Washington simply can’t add much more to the annual deficit than the $150 billion the congressional budget resolution slates for both corporate and personal tax cuts. Even with some revenue payback for lower taxes through stronger growth, entitlements are on track to consume all federal revenue within a decade. And the accumulated national debt as a percentage of gross domestic product (GDP) will reach the threshold that has caused investors to flee other nations’ bonds and pushed their finances into crisis.
Already, investors no longer accept lower interest rates in exchange for the extra security that U.S. bonds once offered. The bond market now views long-term U.S. Treasuries as more risky and has effectively downgraded U.S. sovereign debt.

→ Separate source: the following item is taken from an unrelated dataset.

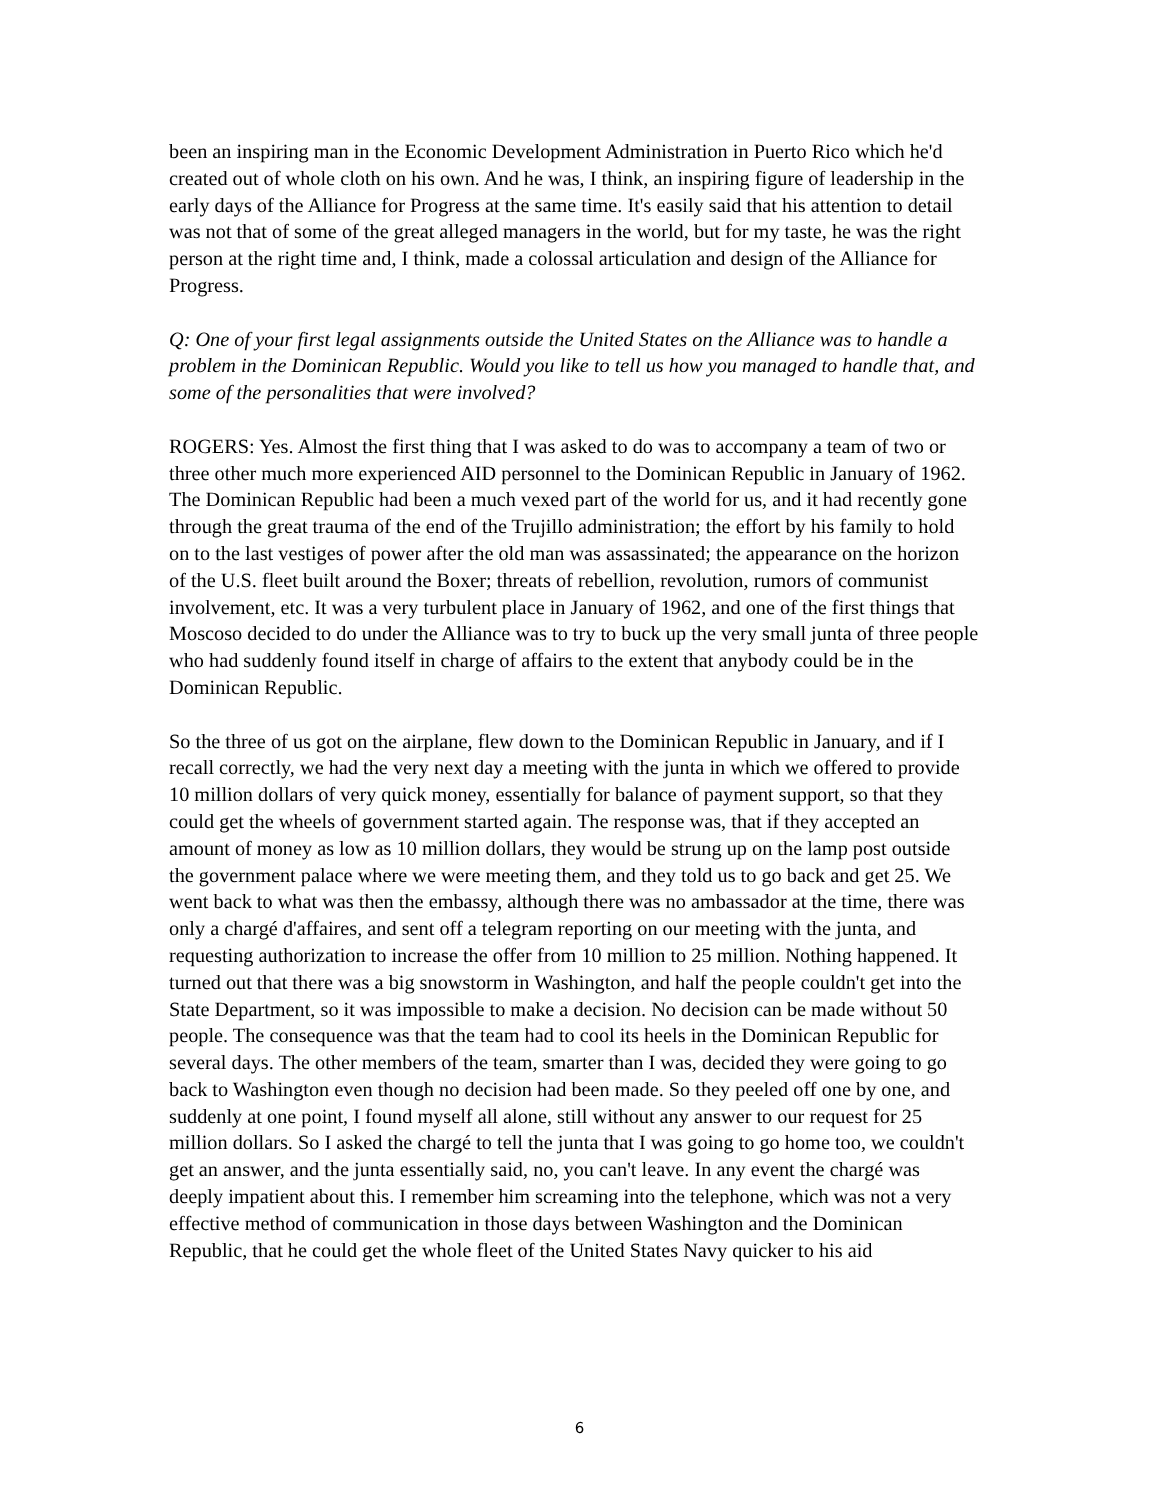been an inspiring man in the Economic Development Administration in Puerto Rico which he'd created out of whole cloth on his own. And he was, I think, an inspiring figure of leadership in the early days of the Alliance for Progress at the same time. It's easily said that his attention to detail was not that of some of the great alleged managers in the world, but for my taste, he was the right person at the right time and, I think, made a colossal articulation and design of the Alliance for Progress.
Q: One of your first legal assignments outside the United States on the Alliance was to handle a problem in the Dominican Republic. Would you like to tell us how you managed to handle that, and some of the personalities that were involved?
ROGERS: Yes. Almost the first thing that I was asked to do was to accompany a team of two or three other much more experienced AID personnel to the Dominican Republic in January of 1962. The Dominican Republic had been a much vexed part of the world for us, and it had recently gone through the great trauma of the end of the Trujillo administration; the effort by his family to hold on to the last vestiges of power after the old man was assassinated; the appearance on the horizon of the U.S. fleet built around the Boxer; threats of rebellion, revolution, rumors of communist involvement, etc. It was a very turbulent place in January of 1962, and one of the first things that Moscoso decided to do under the Alliance was to try to buck up the very small junta of three people who had suddenly found itself in charge of affairs to the extent that anybody could be in the Dominican Republic.
So the three of us got on the airplane, flew down to the Dominican Republic in January, and if I recall correctly, we had the very next day a meeting with the junta in which we offered to provide 10 million dollars of very quick money, essentially for balance of payment support, so that they could get the wheels of government started again. The response was, that if they accepted an amount of money as low as 10 million dollars, they would be strung up on the lamp post outside the government palace where we were meeting them, and they told us to go back and get 25. We went back to what was then the embassy, although there was no ambassador at the time, there was only a chargé d'affaires, and sent off a telegram reporting on our meeting with the junta, and requesting authorization to increase the offer from 10 million to 25 million. Nothing happened. It turned out that there was a big snowstorm in Washington, and half the people couldn't get into the State Department, so it was impossible to make a decision. No decision can be made without 50 people. The consequence was that the team had to cool its heels in the Dominican Republic for several days. The other members of the team, smarter than I was, decided they were going to go back to Washington even though no decision had been made. So they peeled off one by one, and suddenly at one point, I found myself all alone, still without any answer to our request for 25 million dollars. So I asked the chargé to tell the junta that I was going to go home too, we couldn't get an answer, and the junta essentially said, no, you can't leave. In any event the chargé was deeply impatient about this. I remember him screaming into the telephone, which was not a very effective method of communication in those days between Washington and the Dominican Republic, that he could get the whole fleet of the United States Navy quicker to his aid
6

Replacing Obamacare and nixing Medicaid benefits to able-bodied adults without small children was to be the first installment of entitlement reform and to help finance large tax cuts, but the Republican Senate blinked.

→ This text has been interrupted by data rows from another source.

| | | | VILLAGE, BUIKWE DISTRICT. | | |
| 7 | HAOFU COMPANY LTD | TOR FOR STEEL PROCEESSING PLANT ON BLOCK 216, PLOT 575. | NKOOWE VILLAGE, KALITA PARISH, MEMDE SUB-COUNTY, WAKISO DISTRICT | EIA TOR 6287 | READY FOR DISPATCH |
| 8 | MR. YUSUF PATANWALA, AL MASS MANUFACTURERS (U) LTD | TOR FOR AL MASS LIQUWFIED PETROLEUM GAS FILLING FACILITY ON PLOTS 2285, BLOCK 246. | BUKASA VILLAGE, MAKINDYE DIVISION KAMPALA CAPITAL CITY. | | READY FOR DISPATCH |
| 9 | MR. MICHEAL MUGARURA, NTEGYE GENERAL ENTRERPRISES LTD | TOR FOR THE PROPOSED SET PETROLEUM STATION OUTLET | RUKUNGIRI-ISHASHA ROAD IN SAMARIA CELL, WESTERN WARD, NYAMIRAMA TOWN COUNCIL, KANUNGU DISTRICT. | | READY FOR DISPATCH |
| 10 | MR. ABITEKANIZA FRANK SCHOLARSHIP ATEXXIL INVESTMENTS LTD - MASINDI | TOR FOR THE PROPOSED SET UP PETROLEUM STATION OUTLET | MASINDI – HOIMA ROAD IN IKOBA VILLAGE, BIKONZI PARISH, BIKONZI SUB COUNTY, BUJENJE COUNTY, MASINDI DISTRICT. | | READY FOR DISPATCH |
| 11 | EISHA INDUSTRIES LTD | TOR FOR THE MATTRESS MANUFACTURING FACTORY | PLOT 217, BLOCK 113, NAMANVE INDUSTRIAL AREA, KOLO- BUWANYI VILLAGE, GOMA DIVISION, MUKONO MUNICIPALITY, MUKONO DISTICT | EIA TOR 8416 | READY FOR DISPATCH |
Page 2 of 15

After all, indolent 35-year-olds, who waste their lives playing video games, vote. Now too little money is available to both make U.S. corporate taxes internationally competitive and accomplish an attractive package of personal income tax cuts and reforms.
Next up is infrastructure, but potential sources of financing are beyond reach. The Republican Party has an allergic reaction to asking folks who use the roads to pay for them with higher gas taxes.
For years, we have heard proposals to tax the profits of U.S. corporations held on the books of offshore subsidiaries. Unfortunately, that money is being used in the House tax bill to help finance the proposed corporate tax cuts, and now it is not clear how rebuilding America can be financed without taking on even more federal debt.
The Trump administration has pushed the idea of private-public partnerships to rebuild roads, bridges, airports and public utilities but recent experiments with such schemes too often have gone badly — price-gouging, bankruptcies and life-threatening wait times for ambulances.
The proposed corporate and personal tax cuts come to only three-quarters of 1 percent of GDP a year and will give the economy no more than a moderate boost. Any gains to family incomes from lower taxes and higher wages can be expected to be mostly overwhelmed by rising health care costs, especially for those who don’t qualify for big federal subsidies.
The GOP has promised better days and when they don’t deliver, voters may be expected to respond in predictable ways.
Now he will be succeeded by a governor with a progressive agenda that includes a millionaire’s surtax, a single-payer health system and a $15-an-hour minimum wage.
• Peter Morici is an economist and business professor at the University of Maryland, and a national columnist.